The Terminal Hotel Building at the northeast corner of Second and G Streets downtown was one of Davis’ finest pieces of local history.
Built in the 1920s, a stone’s throw from the Southern Pacific Depot where guests often arrived by train, the hotel for years served as the city’s social center, with Davis leaders and local organizations popularly reserving the large restaurant there as a meeting place to discuss city business.
After considerable public debate, however, the building was demolished in 2000 and replaced with the Chen Building, a multi-story retail and office building that’s since been filled with a variety of commercial tenants.
But while the historic hotel has been torn down for more than a dozen years, Davisites can now get a feel for what this corner of downtown once looked like, as several local historians have designed and helped facilitate the installation of a sign that commemorates the building and its long-standing history.
The display, titled “Remembering the Terminal Hotel,” was installed by city workers last week at the northeast corner of Second and G streets so it can be read while facing where the historic structure once stood, according to a city spokesman.
At the upper right-hand corner of the sign, text and an accompanying photo point out a cropping of tan bricks in front of the Chen Building that outline the “footprint” of the Terminal Building. The bricks were taken from the facade of the original hotel.
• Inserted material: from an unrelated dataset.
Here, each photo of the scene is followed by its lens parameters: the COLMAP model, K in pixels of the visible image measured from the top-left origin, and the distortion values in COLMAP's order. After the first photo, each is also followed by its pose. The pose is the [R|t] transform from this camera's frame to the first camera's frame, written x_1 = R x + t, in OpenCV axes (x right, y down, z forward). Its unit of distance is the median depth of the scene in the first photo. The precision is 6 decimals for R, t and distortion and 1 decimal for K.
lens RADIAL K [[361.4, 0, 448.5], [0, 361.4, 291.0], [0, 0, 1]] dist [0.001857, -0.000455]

“It’s the location, this was the heart of the downtown at Second and G streets,” said Rich Rifkin, a member of the city’s Historical Resources Management Commission and the individual who, along with local historian John Lofland, helped shape the concept of the sign.
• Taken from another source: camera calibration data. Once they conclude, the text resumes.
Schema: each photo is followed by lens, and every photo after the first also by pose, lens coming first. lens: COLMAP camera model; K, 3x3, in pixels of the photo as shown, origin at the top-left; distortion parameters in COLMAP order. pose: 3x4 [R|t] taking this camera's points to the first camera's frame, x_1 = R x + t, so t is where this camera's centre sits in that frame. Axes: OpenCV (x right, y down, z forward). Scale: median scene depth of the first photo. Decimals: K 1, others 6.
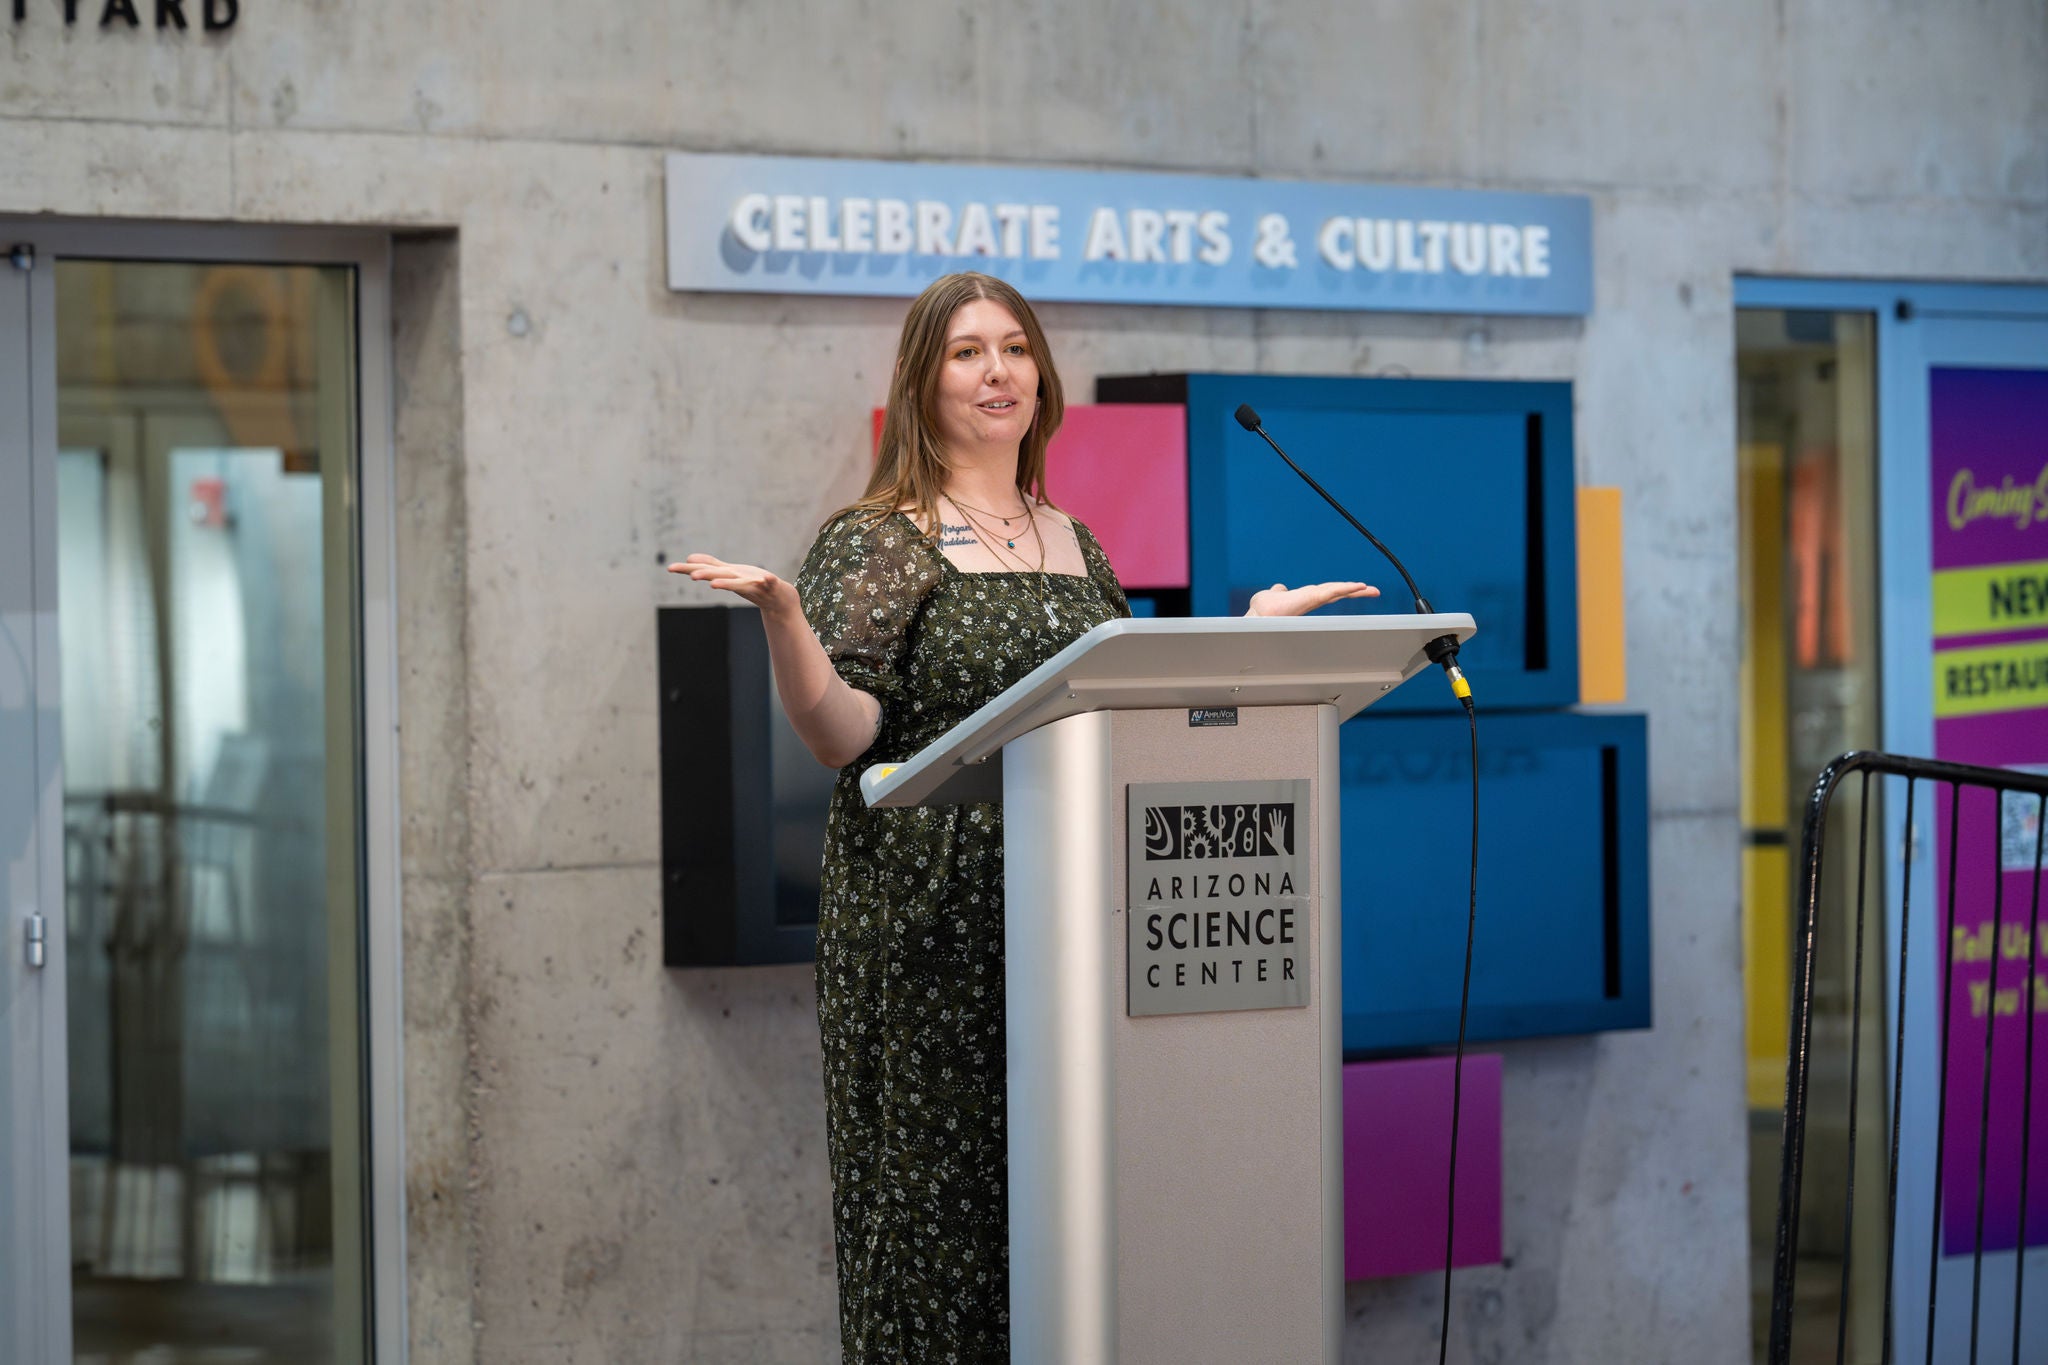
lens RADIAL K [[7835.5, 0, 1187.7], [0, 7835.5, 694.2], [0, 0, 1]] dist [0.073722, 0.000000]
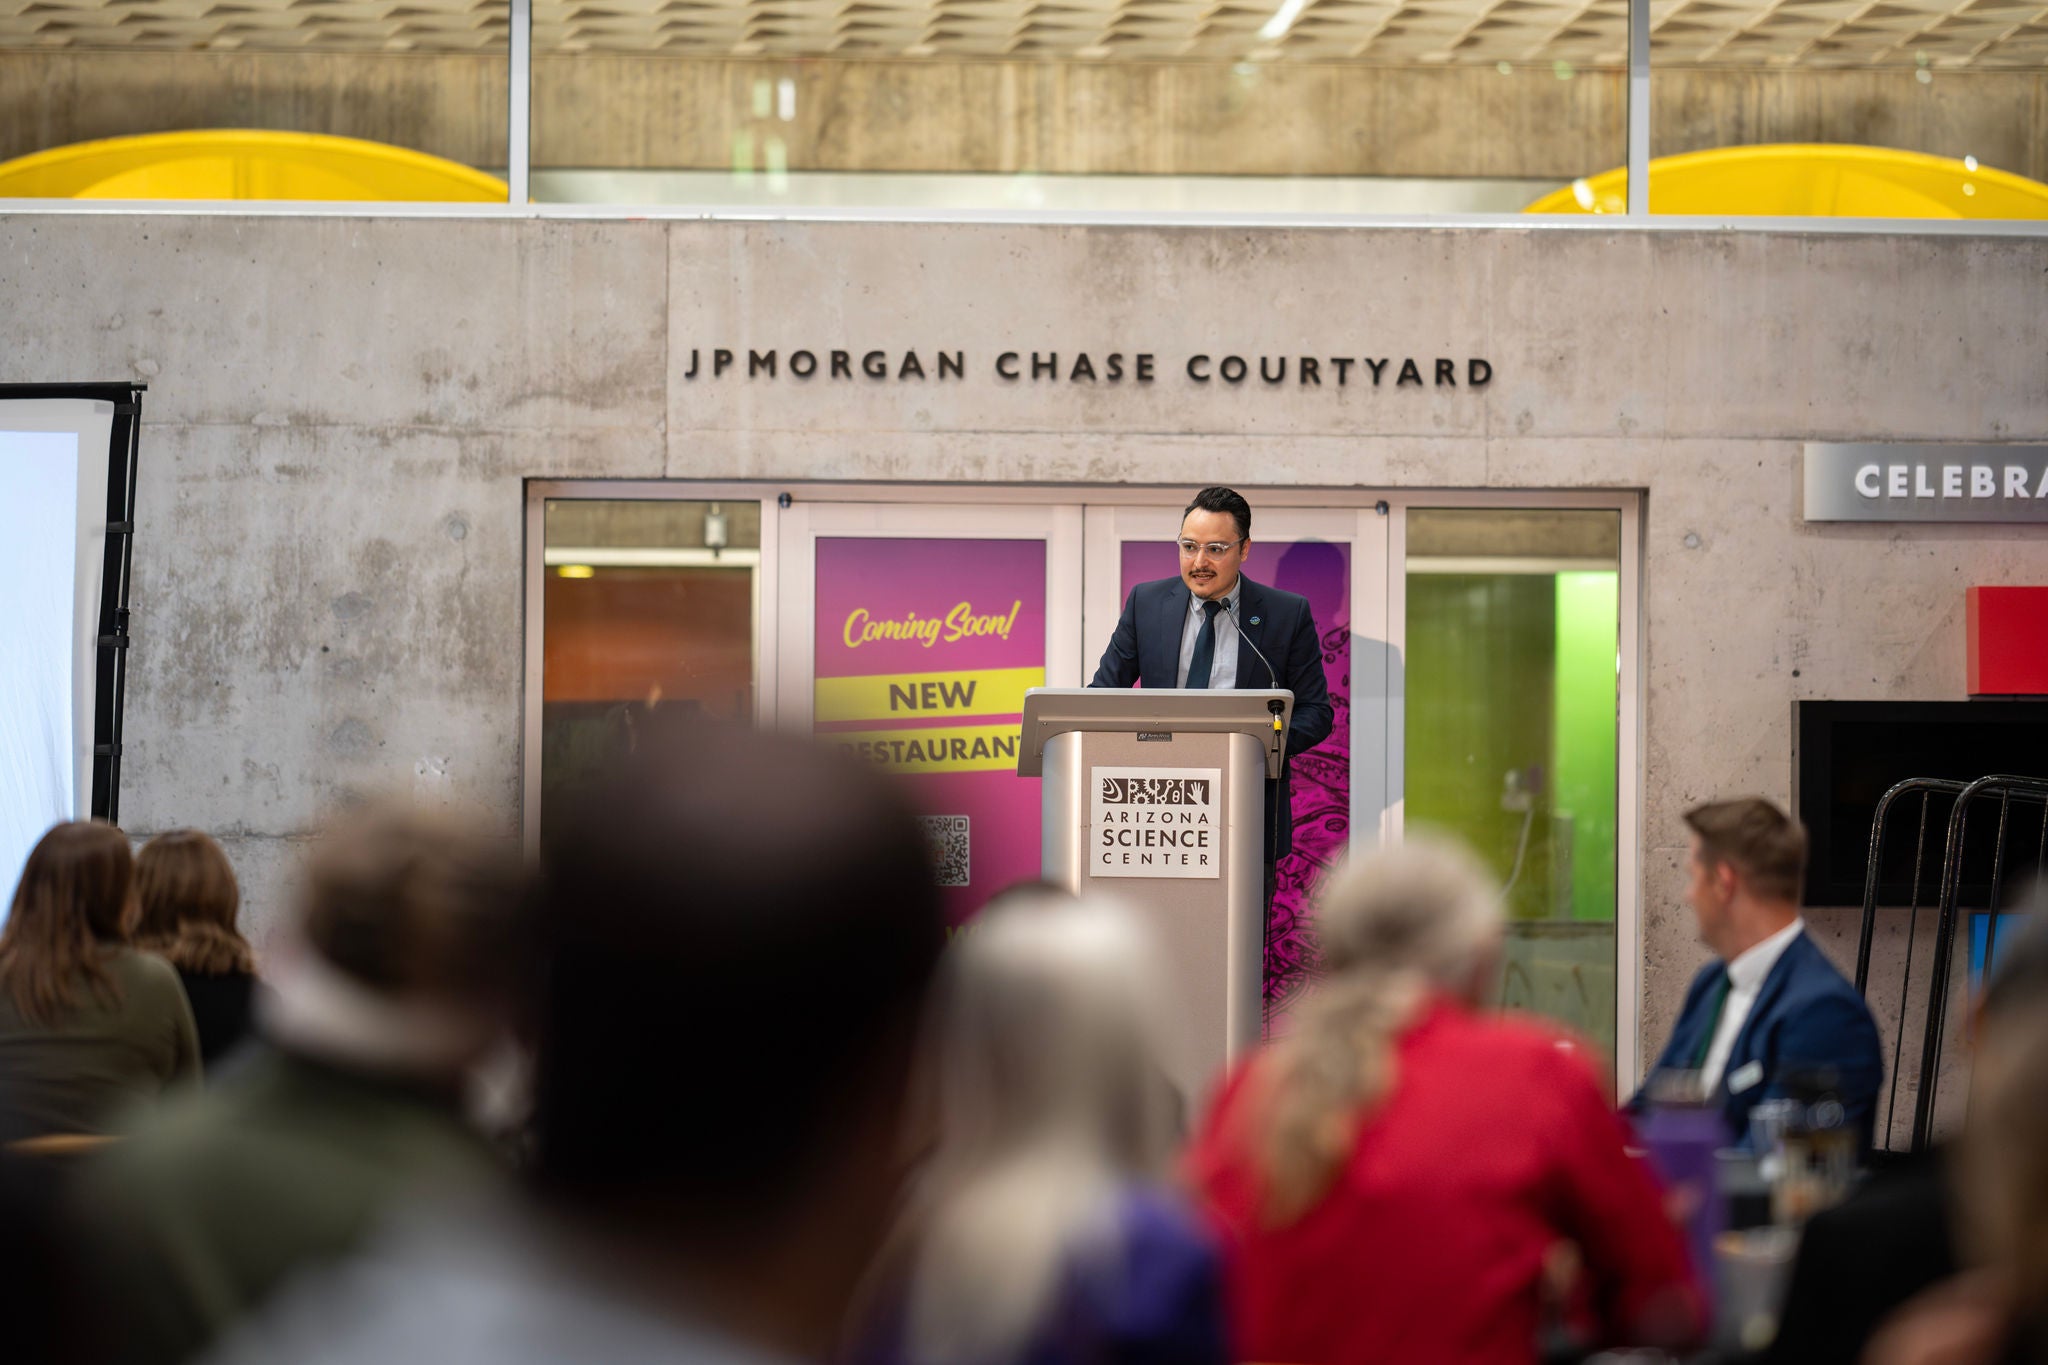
lens RADIAL K [[7835.5, 0, 1027.0], [0, 7835.5, 680.7], [0, 0, 1]] dist [0.073722, 0.000000]
pose [[0.703334, 0.009533, -0.710796, 1.078125], [-0.026377, 0.999571, -0.012694, 0.011357], [0.710370, 0.027676, 0.703284, -0.364045]]
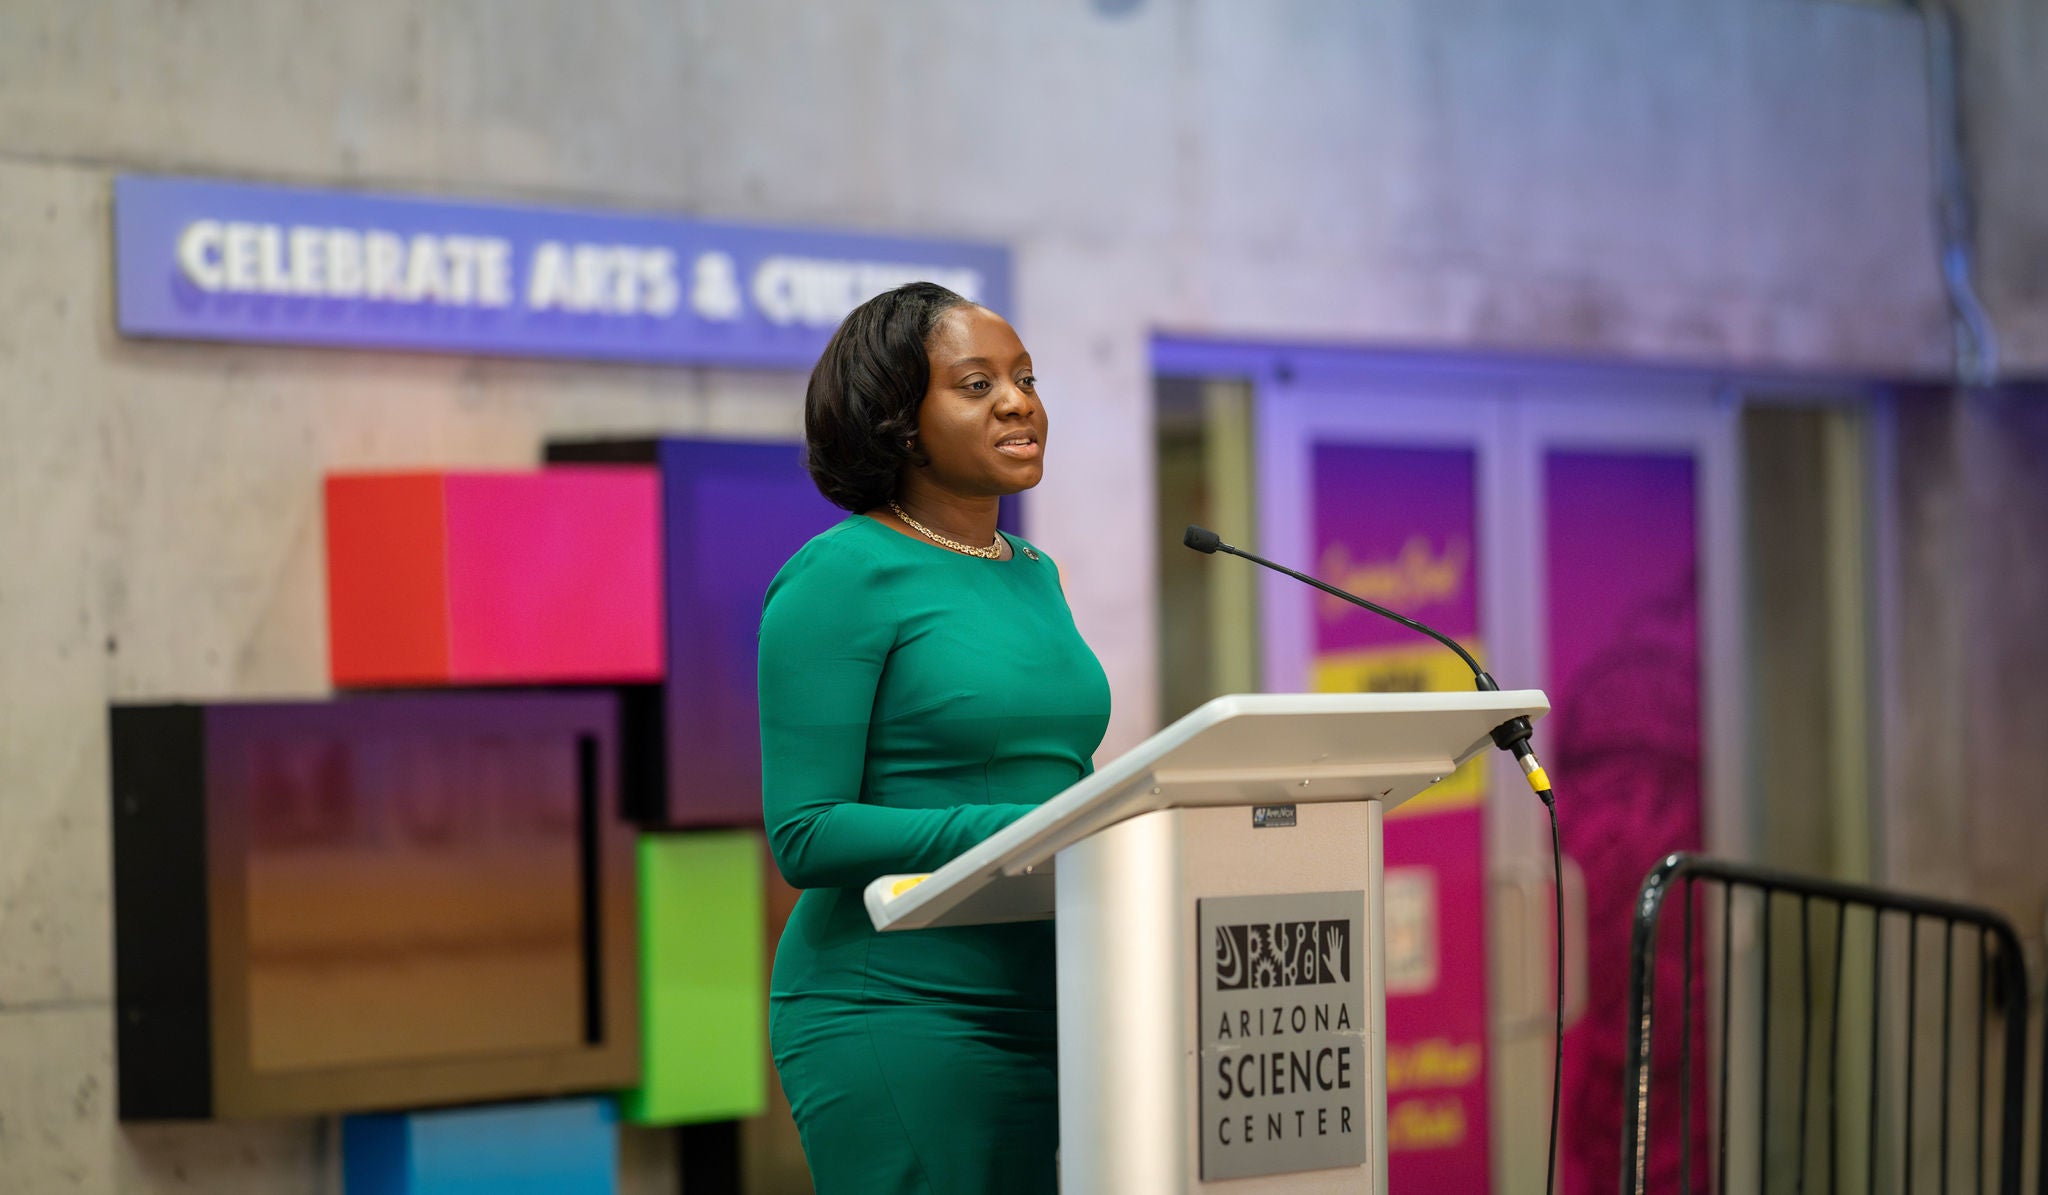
lens RADIAL K [[7846.7, 0, 1026.9], [0, 7846.7, 602.6], [0, 0, 1]] dist [0.061938, 0.000000]
pose [[0.983047, -0.002673, 0.183336, -0.128244], [0.007679, 0.999617, -0.026598, 0.001623], [-0.183195, 0.027555, 0.982690, 0.139820]]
“G Street was the downtown, and the reason that Davis was created as a town was because of the train coming through and this was right next to the train station. It was sort of the heart of the town for its time,” Rifkin added.
The 24-by-36-inch free-standing sign features black-and-white pictures and historic tidbits of text describing the building’s history with additional details of the surrounding area.
In 1924, the hotel’s original owners — James Belenis and George Tingus — rebuilt their restaurant, the Terminal Cafe, on that corner. Three years later, the two decided to add a second floor that would house a hotel.
After World War II, G Street was considered out of date and the Terminal Hotel building, in addition to many other buildings near the hotel, were either torn down or remodeled “beyond recognition.”
The Terminal Hotel was not demolished, however, and in 1958 it was sold to new owners who updated the storefronts and added an “Old West” facade. The building then was renamed the Hotel Aggie and “served low-income clientele.”
Between the 1950s and the 1990s, restaurants, clubs and retail stores rotated in and out of the building’s ground floor, including a bar and nightclub that often featured live music acts called The Antique Bizarre, perhaps the most notable tenant during that period.
In 1976, a mural of the Davis Arch was painted on the north face of the Terminal Building by artist Terry Buckendorf as part of the city’s bicentennial celebration. The arch spanned Second Street, just west of G Street, from 1916 to 1924.
The sign was designed by DaRold DeSigns. It was paid for by funds collected by the city from developers Grace and Lee Chen when the Terminal building was demolished.
The sign will be unveiled officially during a brief ceremony at 10:30 a.m. Saturday at Second and G streets, according to Bob Bowen, the city’s public relations manager, who also helped coordinate the sign’s design and installation.
Rifkin hopes this type of display can serve as a model for other locations in Davis that have history attached to them, but nothing to remind people of that fact.
“It’s part of promoting Davis history, to make it kind of easy and palatable for people to understand,” Rifkin said last week about the new sign. “You don’t have to read a whole book; you just take a look at this.”